--- STUDY MATERIAL ---
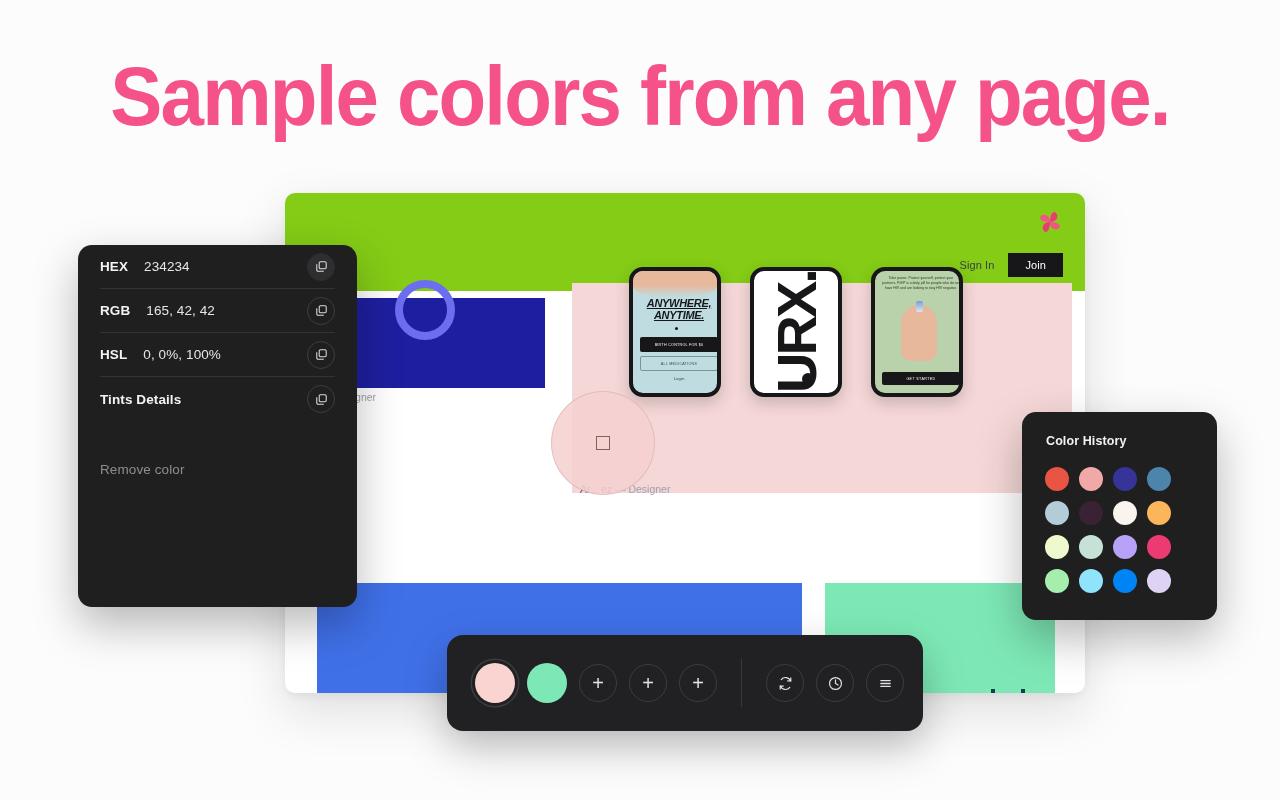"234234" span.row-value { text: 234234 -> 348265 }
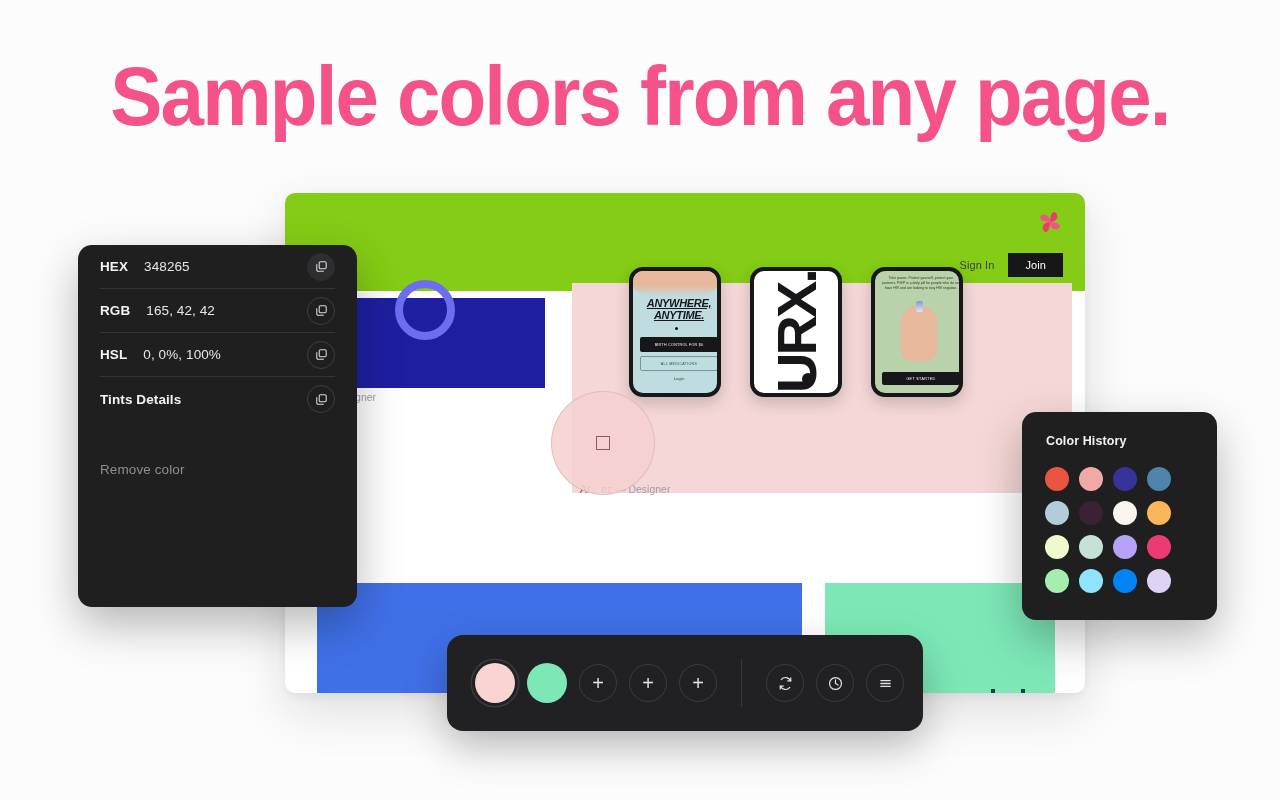"ANYWHERE, ANYTIME." #card-pink { left: 287px -> 294px }
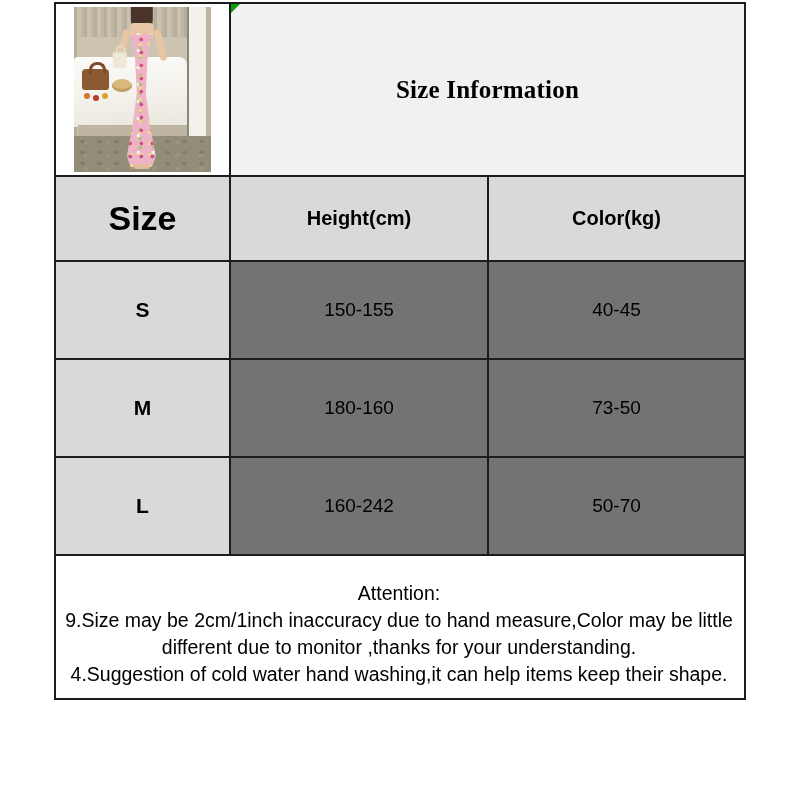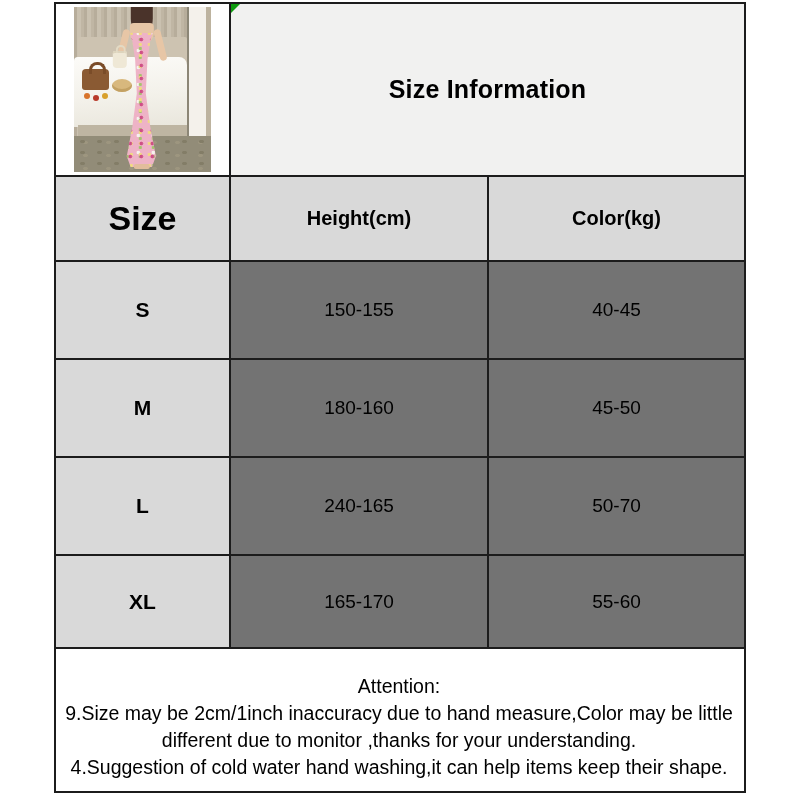"Size Information" tr.r-top { font-family: none -> Liberation Serif, serif }
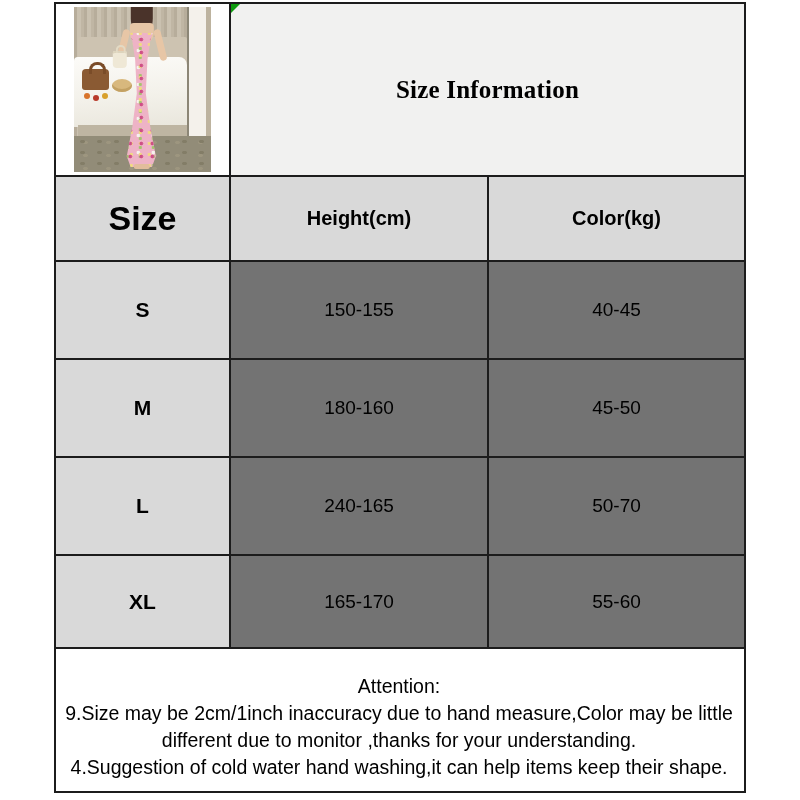"45-50" td.val-cell { text: 45-50 -> 73-50 }
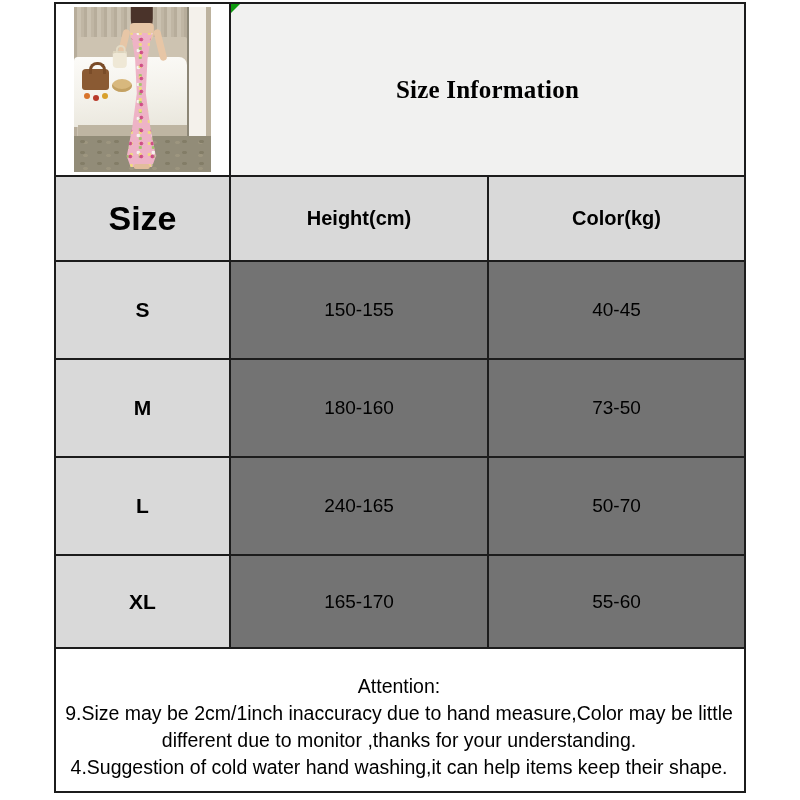"240-165" td.val-cell { text: 240-165 -> 160-242 }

--- WHAT TO DO ---
From the first line to the last, repeat the records exactly and skip the pictures.

--- WRITTEN REPLY ---
"234234" span.row-value { text: 234234 -> 348265 }
"ANYWHERE, ANYTIME." #card-pink { left: 287px -> 294px }
"Size Information" tr.r-top { font-family: none -> Liberation Serif, serif }
"45-50" td.val-cell { text: 45-50 -> 73-50 }
"240-165" td.val-cell { text: 240-165 -> 160-242 }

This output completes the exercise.